I’ll admit I, as a person, tend to let a lot of things go until they build up to the point of explosion. My college ex used to call me an earthquake, and it wasn’t because I rocked his world in bed. I have a temper. It comes out of nowhere, and it’s nasty. It’s not something I’m proud of. Every therapist I’ve ever had has told me when I get mad, I need to count to ten before I speak or act. If I could count to ten first, I wouldn’t be sitting on their freaking couch talking to them.

My son’s father told me on more than one occasion, “You’re mean and nasty just like your dad.” Did I get my temper from him? Who knows, but taking meds has done nothing to curtail it, unfortunately. My ex tells people he left me because I slapped him across the face. He lunged at me and grabbed me. What would someone else have done? Count to ten, and in that time hope to not get punched?

My brain reacts; I think later. A few weeks ago, a group of twenty-somethings were hanging out on the grass in my complex, drinking. I had to pass them on the way to take out my trash. The diva followed me, and being the yappy Chihuahua she is, she started barking her little head off at these kids. “I’ll kick that fuckin’ dog’s ass,” I heard one of the guys say.

Do you think I counted to ten? Hell no. I flew off into REACT mode. I wasn’t thinking, period. I froze, and turned toward him. I said, “If you touch my fuckin’ dog, I’ll kick your fuckin’ ass.”

Now, there’s a situation that could have ended badly. Luckily, the guy backed down and denied saying anything, but let’s face it—I’m not very intimidating. I’m a 5’5” 130 lb. white girl, almost 45 (middle-aged, for God’s sake!), college-educated, from a middle-class background. My visible tattoo is frou-frou flowers on my back. The women who live around me are Hispanic, maybe have GEDs, a kid or two, or three or four, and their visible tattoos are skulls, and words written in script on their breast, like “Love is Pain,” and one of their baby daddy’s lips on their neck.
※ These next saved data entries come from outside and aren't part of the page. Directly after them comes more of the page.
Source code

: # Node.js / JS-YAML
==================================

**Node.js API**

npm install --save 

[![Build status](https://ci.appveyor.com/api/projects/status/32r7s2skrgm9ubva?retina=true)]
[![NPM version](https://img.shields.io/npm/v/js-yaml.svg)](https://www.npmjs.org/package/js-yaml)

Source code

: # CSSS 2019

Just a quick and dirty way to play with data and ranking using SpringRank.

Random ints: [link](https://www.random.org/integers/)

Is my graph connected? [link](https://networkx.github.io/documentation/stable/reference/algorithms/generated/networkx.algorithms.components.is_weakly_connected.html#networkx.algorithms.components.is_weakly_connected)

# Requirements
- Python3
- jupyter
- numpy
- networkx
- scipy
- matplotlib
Moral of the story: One of these days I may very well get my ass kicked if I don’t watch my mouth. And watching what I say needs to apply to my son, regardless of how mad I am. Yesterday, we went to one of those Do-it-Yourself Recycling Centers. If you ever go to one, pray to God you don’t get stuck waiting behind homeless people who recycle for a living. When we were finally done throwing all our cans and bottles onto the tiny conveyor belt, I asked my son to take our empty bags back to the car while I settled up with Mr. Recycling Dude.

Son rolled his eyes, said “Whatever,” and walked to the car, empty-handed. Not only did Mr. Recycling Dude look shocked at the gross disrespect, but Ms. Homeless Gal even gave me a look like, “Oh no, he didn’t.” I stomped to the car, thinking “Ugh, I hate my life. I hate being a mother. Kill me now.” When I got into the car, I faced my son and told him, “When I ask you to do something, you’d better damn well do it, and if you ever disrespect me in public again, you will be sorry. That’s two days without your 3DS.”

And there’s where I should have stopped. But I didn’t. I had to throw in, “I will not raise a fuckin’ spoiled ungrateful brat.” I couldn’t help it, I was furious. Truth is, one of my biggest fears is my son growing up to be a spoiled, ungrateful, disrespectful,the world owes me, self-centered bratty adult. We all know everyone blames the parents when this happens.

So what am I supposed to do? Should we spend a week living on the streets in East LA, eating in soup kitchens, hanging with kids who only have rocks and broken toys to play with? Should he receive only a roll of toilet paper for Christmas? Ship him off to military school? Marry a drill sergeant?

All I know is at the moment, I’m at a complete loss.